[Opening Excerpted records section]

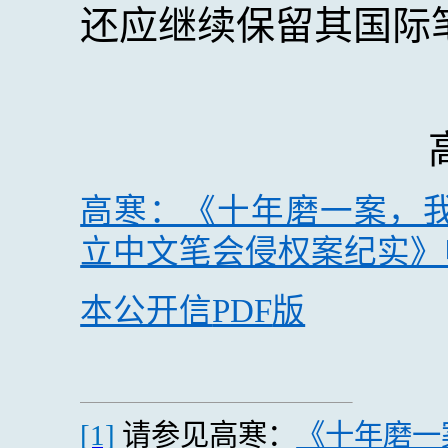
还应继续保留其国际
高寒：《十年磨一案，
立中文笔会侵权案纪实》
本公开信
PDF
版
[1]
请参见高寒：
《十年磨一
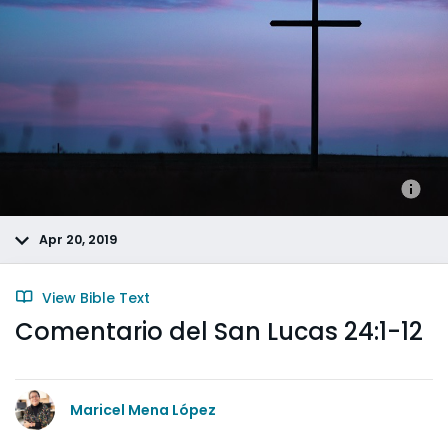
Apr 20, 2019
View Bible Text
Comentario del San Lucas 24:1-12
Maricel Mena López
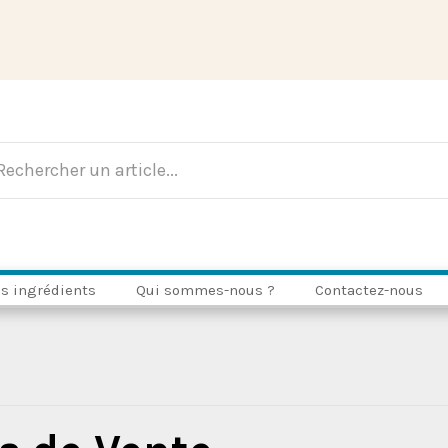
s ingrédients
Qui sommes-nous ?
Contactez-nous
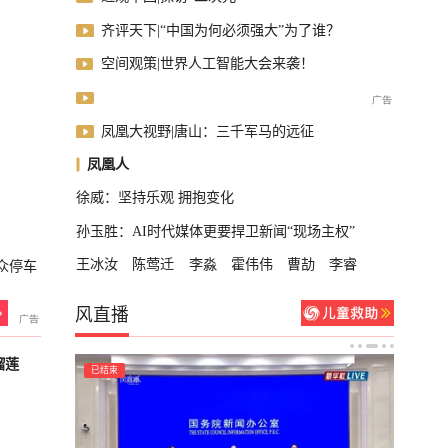
齐评天下|“中国为何必须强大”为了谁？
空间观策|世界人工智能大会来袭！
凤凰大视野|唐山：三千军马的远征
凤凰人
徐威：坚持乐观 拥抱变化
孙玉胜：AI时代媒体更要捍卫新闻“现场主权”
王冰汝
陈莺迁
李淼
霍伟伟
曹劼
李睿
众停车
风直播
榴莲
已结束
已结束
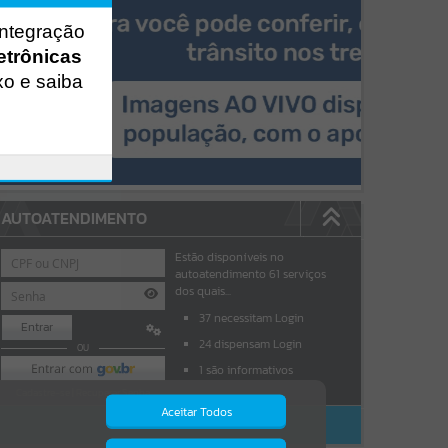
integração
etrônicas
xo e saiba
AUTOATENDIMENTO
Estão disponíveis no
autoatendimento
61
serviços
dos quais...
37
necessitam Login
Entrar
24
dispensam Login
OU
1
são informativos
Cadastre-se
|
Recuperar Senha
Aceitar Todos
ACESSAR SEM LOGIN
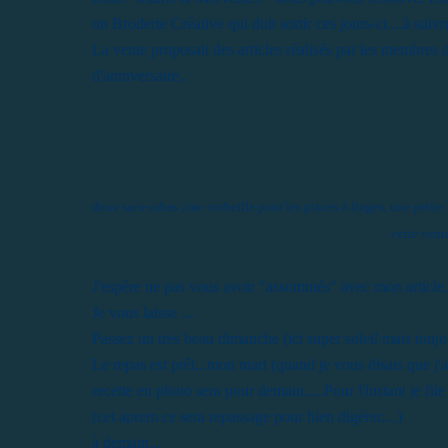
un Broderie Créative qui doit sortir ces jours-ci....à suivre
La vente proposait des articles réalisés par les membres d
d'anniversaire..
deux sacs-cabas ,une corbeille pour les pinces à linges, une petit
cette vent
J'espère ne pas vous avoir "assommés" avec mon article..
Je vous laisse ....
Passez un très beau dimanche (ici super soleil mais toujou
Le repas est prêt...mon mari (quand je vous disais que j'
recette en photo sera pour demain.....Pour l'instant je file
(cet aprem ce sera repassage pour bien digérer....)
à demain...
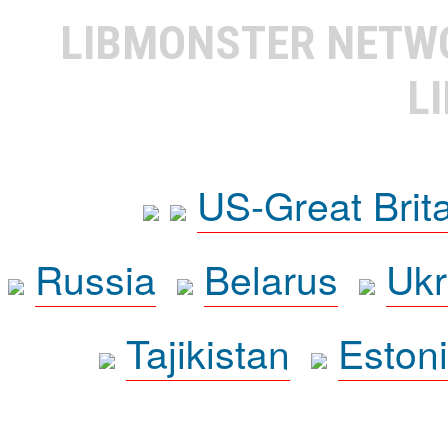
LIBMONSTER NET
L
US-Great Brit
Russia
Belarus
Ukr
Tajikistan
Eston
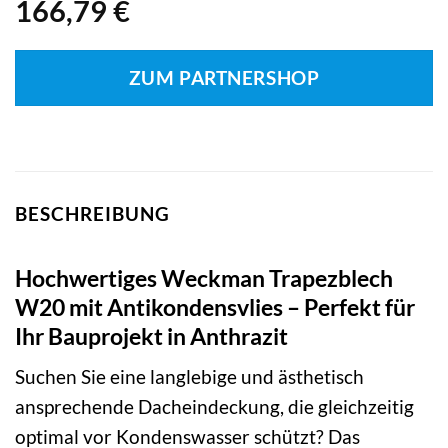
166,79
€
ZUM PARTNERSHOP
BESCHREIBUNG
Hochwertiges Weckman Trapezblech
W20 mit Antikondensvlies – Perfekt für
Ihr Bauprojekt in Anthrazit
Suchen Sie eine langlebige und ästhetisch
ansprechende Dacheindeckung, die gleichzeitig
optimal vor Kondenswasser schützt? Das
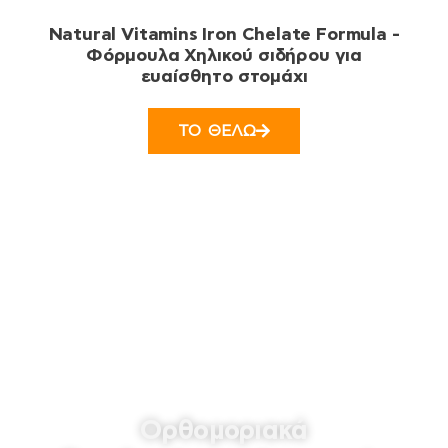
Natural Vitamins Iron Chelate Formula -
Φόρμουλα Χηλικού σιδήρου για
ευαίσθητο στομάχι
ΤΟ ΘΕΛΩ
Ορθομοριακά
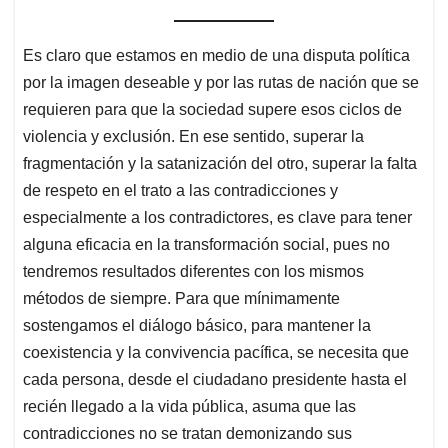
Es claro que estamos en medio de una disputa política
por la imagen deseable y por las rutas de nación que se
requieren para que la sociedad supere esos ciclos de
violencia y exclusión. En ese sentido, superar la
fragmentación y la satanización del otro, superar la falta
de respeto en el trato a las contradicciones y
especialmente a los contradictores, es clave para tener
alguna eficacia en la transformación social, pues no
tendremos resultados diferentes con los mismos
métodos de siempre. Para que mínimamente
sostengamos el diálogo básico, para mantener la
coexistencia y la convivencia pacífica, se necesita que
cada persona, desde el ciudadano presidente hasta el
recién llegado a la vida pública, asuma que las
contradicciones no se tratan demonizando sus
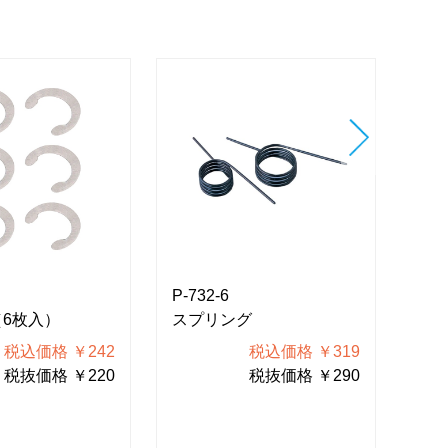
P-732-6
P-7
（6枚入）
スプリング
グ
付
税込価格 ￥242
税込価格 ￥319
税抜価格 ￥220
税抜価格 ￥290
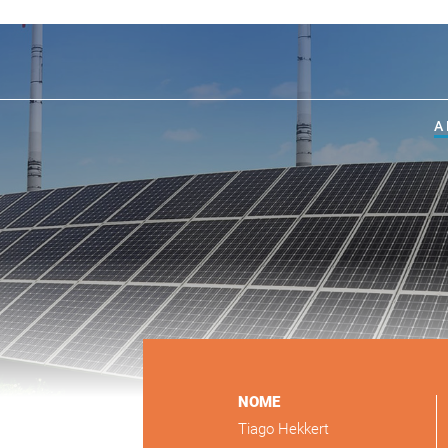
A
NOME
Tiago Hekkert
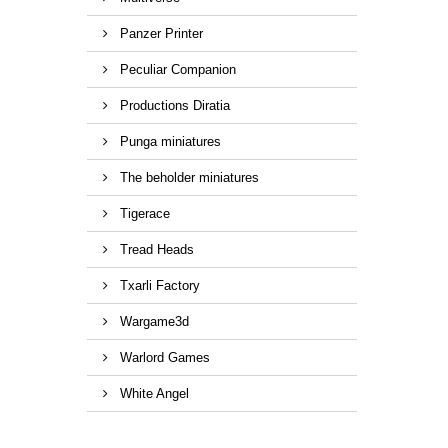
Panzer Printer
Peculiar Companion
Productions Diratia
Punga miniatures
The beholder miniatures
Tigerace
Tread Heads
Txarli Factory
Wargame3d
Warlord Games
White Angel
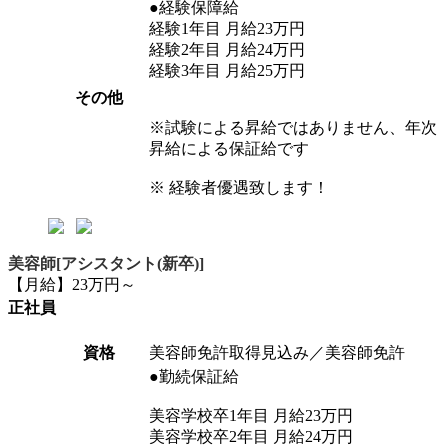
●経験保障給
経験1年目 月給23万円
経験2年目 月給24万円
経験3年目 月給25万円
その他
※試験による昇給ではありません、年次
昇給による保証給です
※ 経験者優遇致します！
美容師[アシスタント(新卒)]
【月給】23万円～
正社員
資格
美容師免許取得見込み／美容師免許
●勤続保証給
美容学校卒1年目 月給23万円
美容学校卒2年目 月給24万円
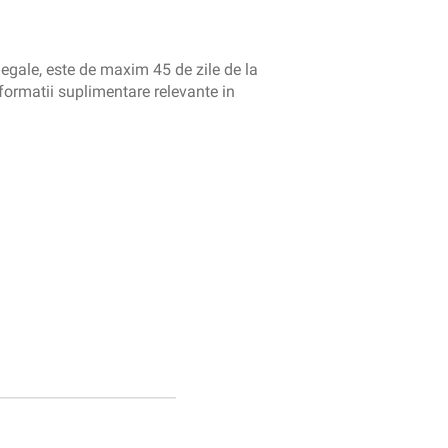
 legale, este de maxim 45 de zile de la
informatii suplimentare relevante in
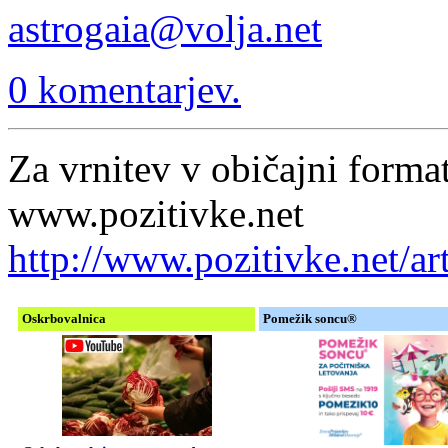
astrogaia@volja.net
0 komentarjev.
Za vrnitev v običajni format
www.pozitivke.net
http://www.pozitivke.net/
Oskrbovalnica
Pomežik soncu®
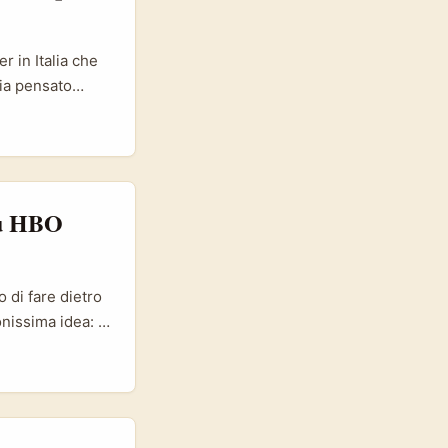
 in Italia che
bia pensato
k. Negli ultimi
llo Kanana per
le
overy di
su HBO
 di fare dietro
issima idea: il
a non è lineare:
ng, le
licano outreach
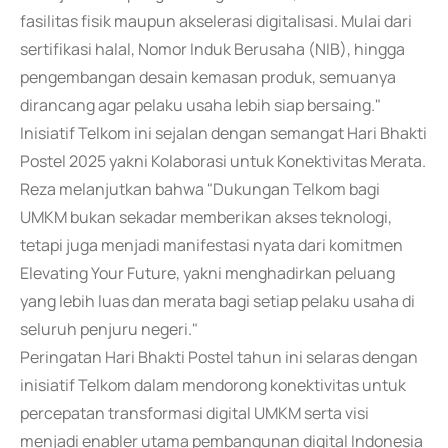
fasilitas fisik maupun akselerasi digitalisasi. Mulai dari
sertifikasi halal, Nomor Induk Berusaha (NIB), hingga
pengembangan desain kemasan produk, semuanya
dirancang agar pelaku usaha lebih siap bersaing."
Inisiatif Telkom ini sejalan dengan semangat Hari Bhakti
Postel 2025 yakni Kolaborasi untuk Konektivitas Merata.
Reza melanjutkan bahwa "Dukungan Telkom bagi
UMKM bukan sekadar memberikan akses teknologi,
tetapi juga menjadi manifestasi nyata dari komitmen
Elevating Your Future, yakni menghadirkan peluang
yang lebih luas dan merata bagi setiap pelaku usaha di
seluruh penjuru negeri."
Peringatan Hari Bhakti Postel tahun ini selaras dengan
inisiatif Telkom dalam mendorong konektivitas untuk
percepatan transformasi digital UMKM serta visi
menjadi enabler utama pembangunan digital Indonesia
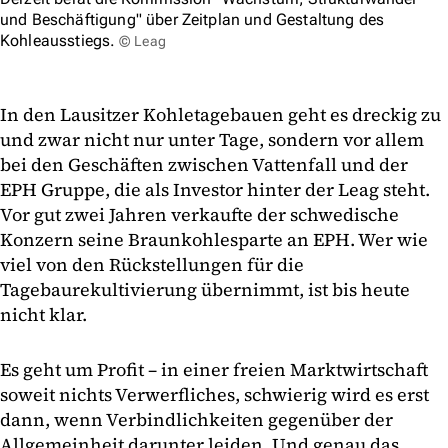
und Beschäftigung" über Zeitplan und Gestaltung des
Kohleausstiegs.
© Leag
In den Lausitzer Kohletagebauen geht es dreckig zu
und zwar nicht nur unter Tage, sondern vor allem
bei den Geschäften zwischen Vattenfall und der
EPH Gruppe, die als Investor hinter der Leag steht.
Vor gut zwei Jahren verkaufte der schwedische
Konzern seine Braunkohlesparte an EPH. Wer wie
viel von den Rückstellungen für die
Tagebaurekultivierung übernimmt, ist bis heute
nicht klar.
Es geht um Profit – in einer freien Marktwirtschaft
soweit nichts Verwerfliches, schwierig wird es erst
dann, wenn Verbindlichkeiten gegenüber der
Allgemeinheit darunter leiden. Und genau das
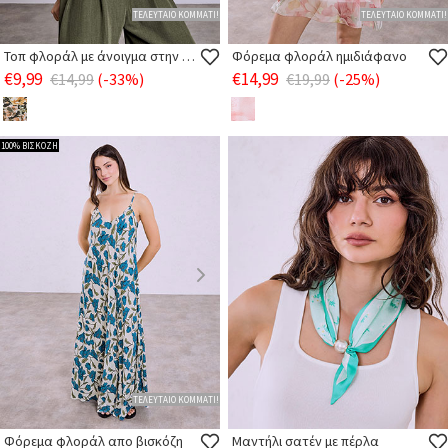
ΤΕΛΕΥΤΑΙΟ ΚΟΜΜΑΤΙ!
ΤΕΛΕΥΤΑΙΟ ΚΟΜΜΑΤΙ!
Τοπ φλοράλ με άνοιγμα στην πλάτη
Φόρεμα φλοράλ ημιδιάφανο
€9,99
€14,99
€14,99
(-33%)
€19,99
(-25%)
100% ΒΙΣΚΟΖΗ
ΤΕΛΕΥΤΑΙΟ ΚΟΜΜΑΤΙ!
Φόρεμα φλοράλ απο βισκόζη
Μαντήλι σατέν με πέρλα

[Closing Excerpted records section]

#### What the task requires
From the data above, show each line that contains "vous".

#### Answer to the problem
J'espère ne pas vous avoir "assommés" avec mon article..
Je vous laisse ....
Le repas est prêt...mon mari (quand je vous disais que j'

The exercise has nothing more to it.